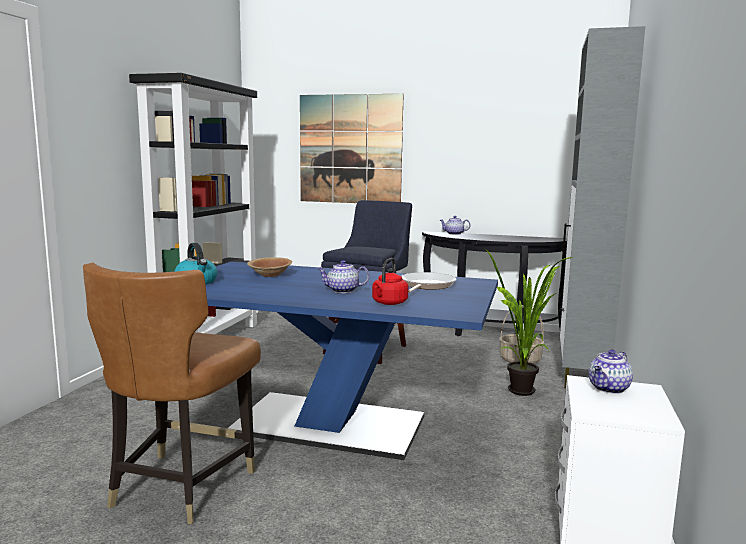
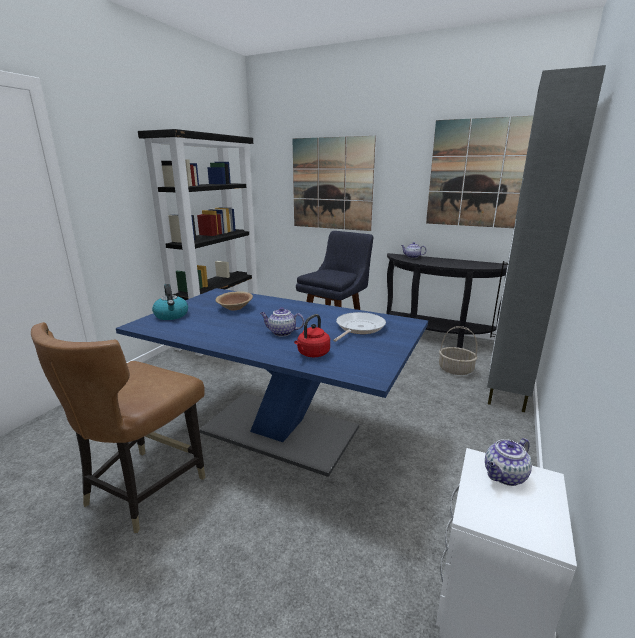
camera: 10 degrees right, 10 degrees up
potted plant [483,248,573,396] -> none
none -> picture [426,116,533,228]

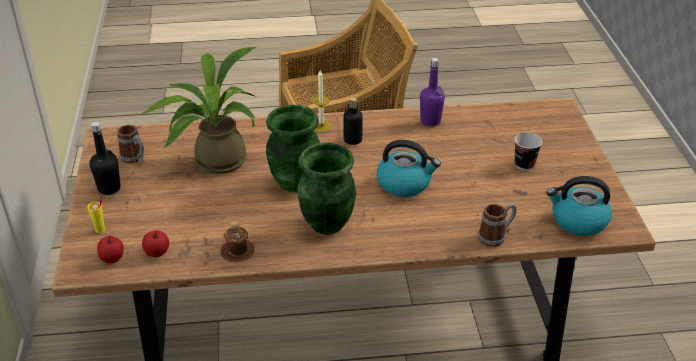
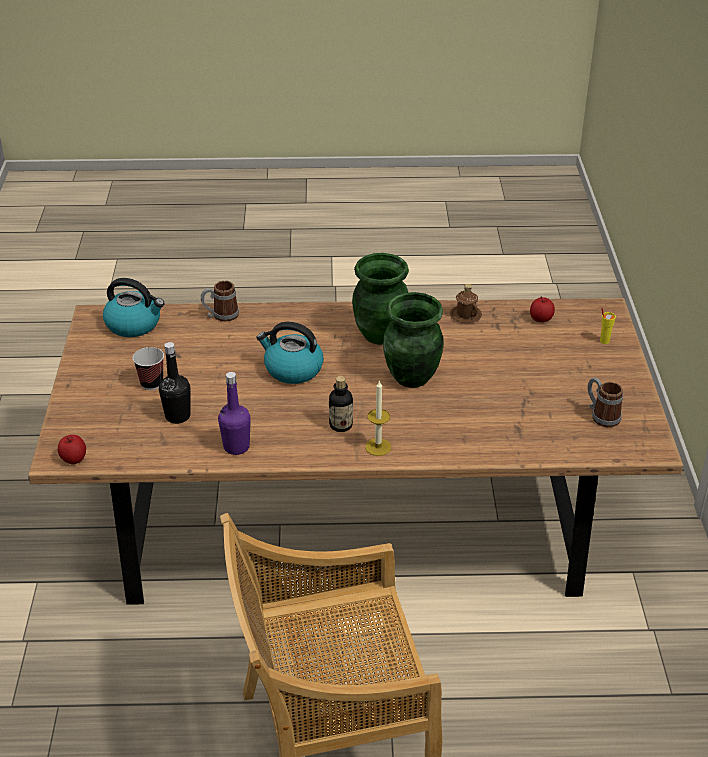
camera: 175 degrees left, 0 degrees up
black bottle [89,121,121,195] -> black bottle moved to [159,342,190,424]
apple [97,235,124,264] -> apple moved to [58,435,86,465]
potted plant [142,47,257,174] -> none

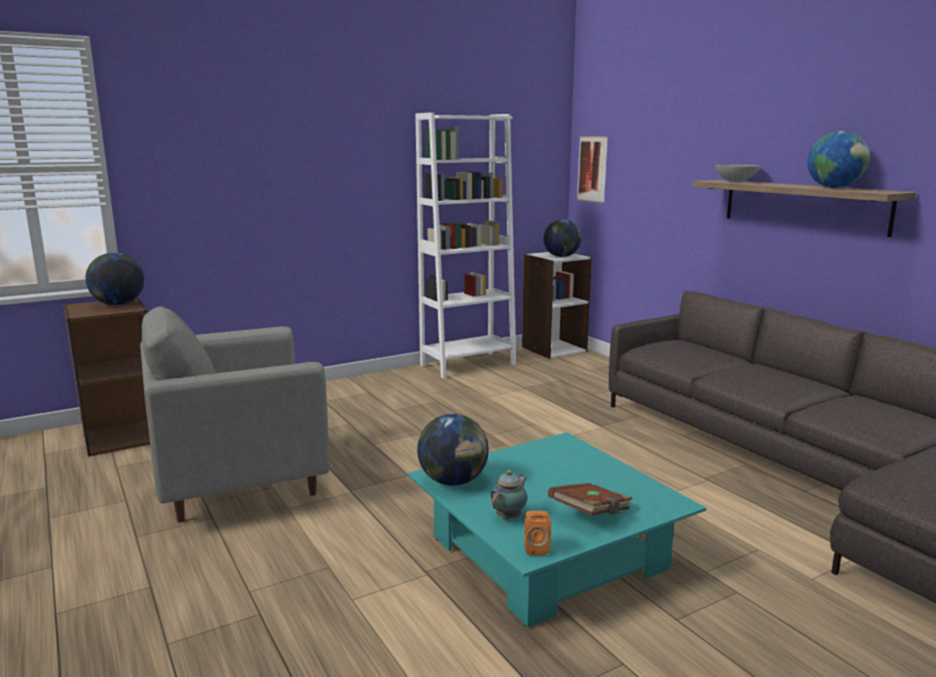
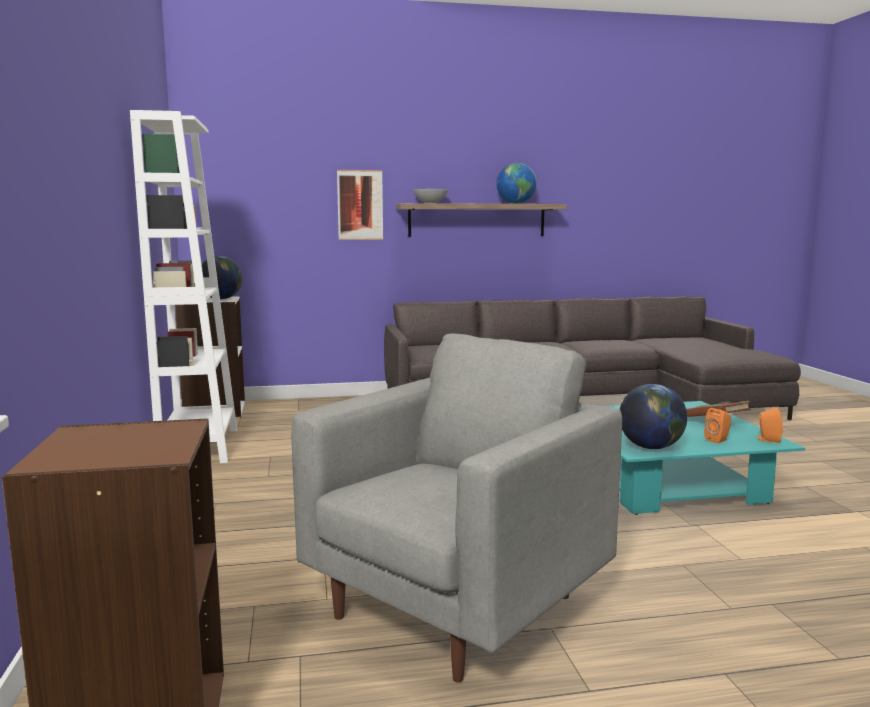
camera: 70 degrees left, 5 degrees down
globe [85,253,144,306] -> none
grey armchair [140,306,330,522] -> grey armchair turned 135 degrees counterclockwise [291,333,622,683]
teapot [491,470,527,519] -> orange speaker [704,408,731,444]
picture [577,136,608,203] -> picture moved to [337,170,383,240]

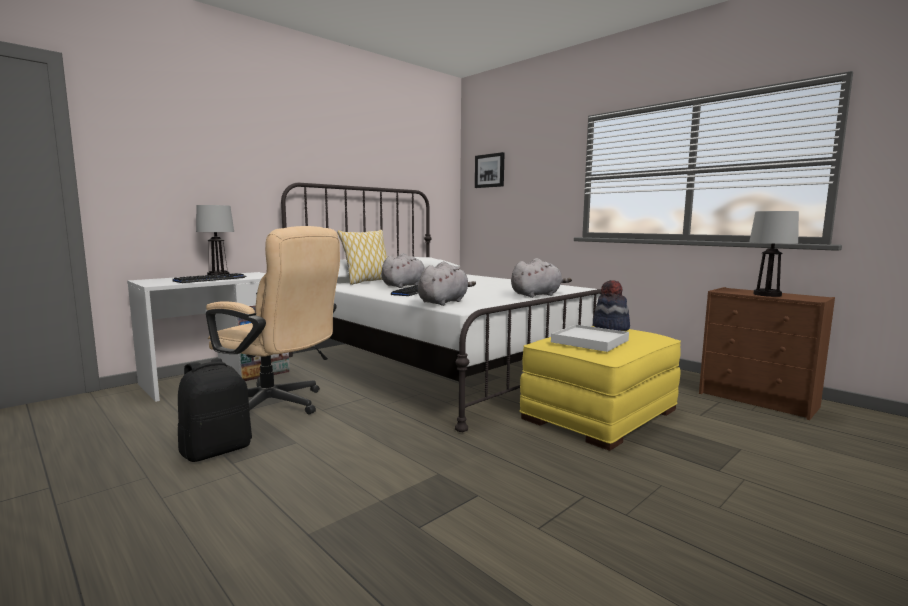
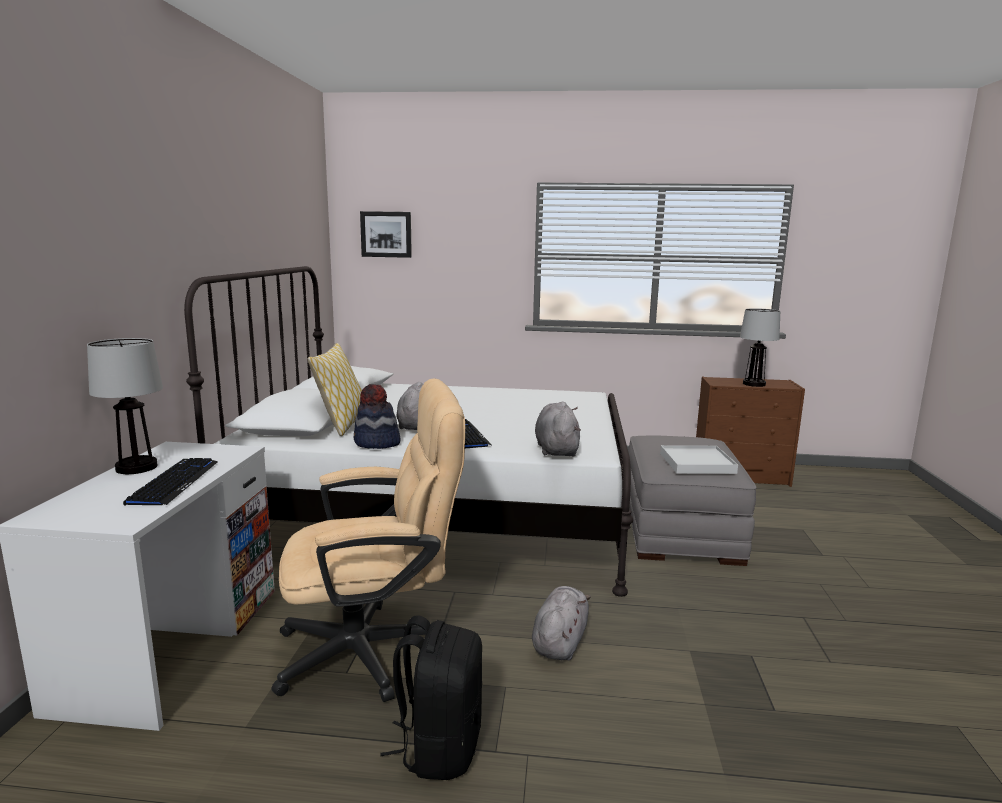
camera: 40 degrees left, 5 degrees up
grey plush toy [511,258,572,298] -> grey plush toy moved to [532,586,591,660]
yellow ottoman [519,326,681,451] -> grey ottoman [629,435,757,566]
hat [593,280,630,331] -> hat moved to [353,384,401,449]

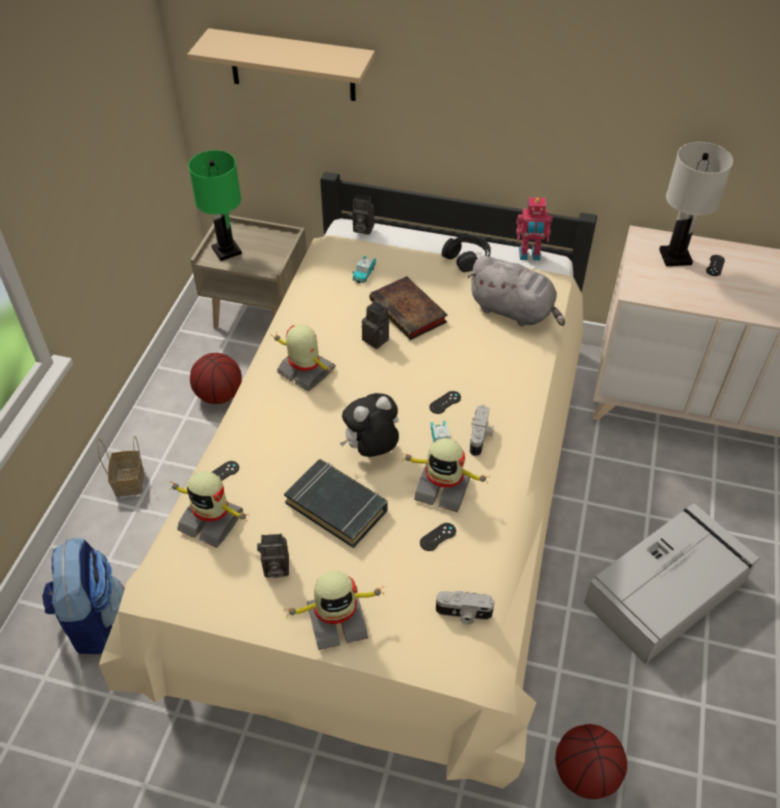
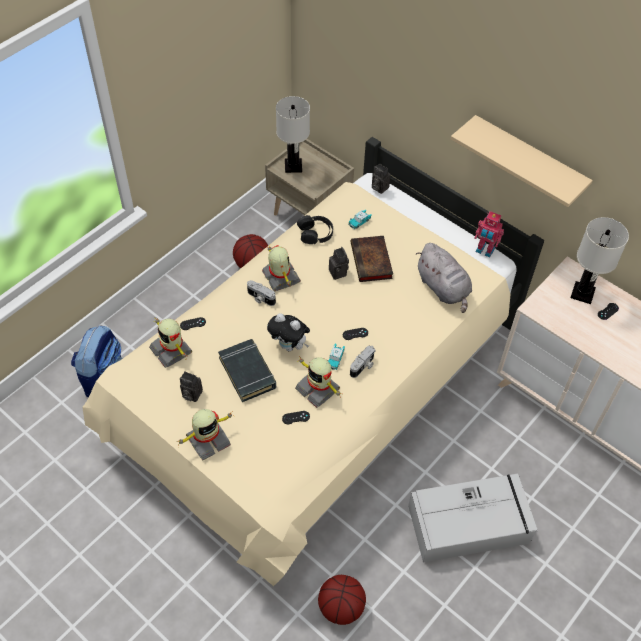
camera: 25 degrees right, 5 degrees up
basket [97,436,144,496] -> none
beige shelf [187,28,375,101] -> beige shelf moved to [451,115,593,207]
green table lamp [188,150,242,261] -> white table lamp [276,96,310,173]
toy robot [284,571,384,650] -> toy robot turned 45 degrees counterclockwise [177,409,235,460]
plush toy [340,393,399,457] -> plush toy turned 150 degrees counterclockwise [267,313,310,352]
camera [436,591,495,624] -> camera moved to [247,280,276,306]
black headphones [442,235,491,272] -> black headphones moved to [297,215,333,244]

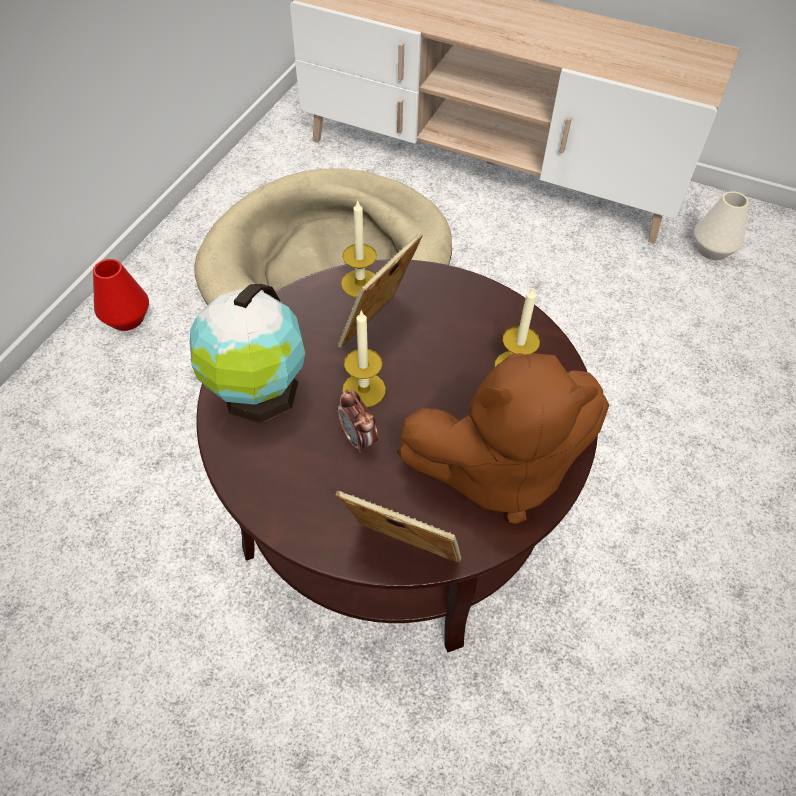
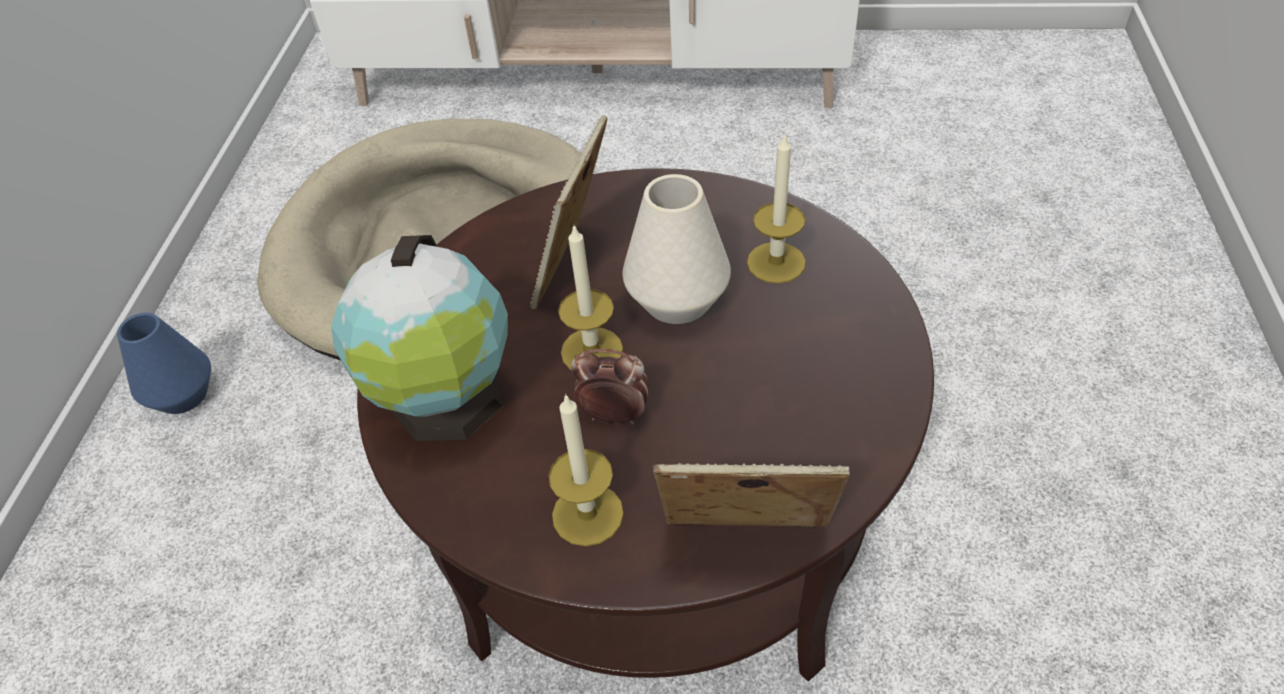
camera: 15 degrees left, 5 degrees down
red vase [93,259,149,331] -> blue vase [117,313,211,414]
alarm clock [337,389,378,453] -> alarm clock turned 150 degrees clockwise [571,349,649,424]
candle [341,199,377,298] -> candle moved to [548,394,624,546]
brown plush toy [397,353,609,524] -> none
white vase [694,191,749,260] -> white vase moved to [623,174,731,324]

• • • • •

Work instructions:
Begin with the line that contains "camera: 15 degrees left, 5 degrees down" and end with the last line of the data. Repeat those two lines and all between them exactly.

Task output:
camera: 15 degrees left, 5 degrees down
red vase [93,259,149,331] -> blue vase [117,313,211,414]
alarm clock [337,389,378,453] -> alarm clock turned 150 degrees clockwise [571,349,649,424]
candle [341,199,377,298] -> candle moved to [548,394,624,546]
brown plush toy [397,353,609,524] -> none
white vase [694,191,749,260] -> white vase moved to [623,174,731,324]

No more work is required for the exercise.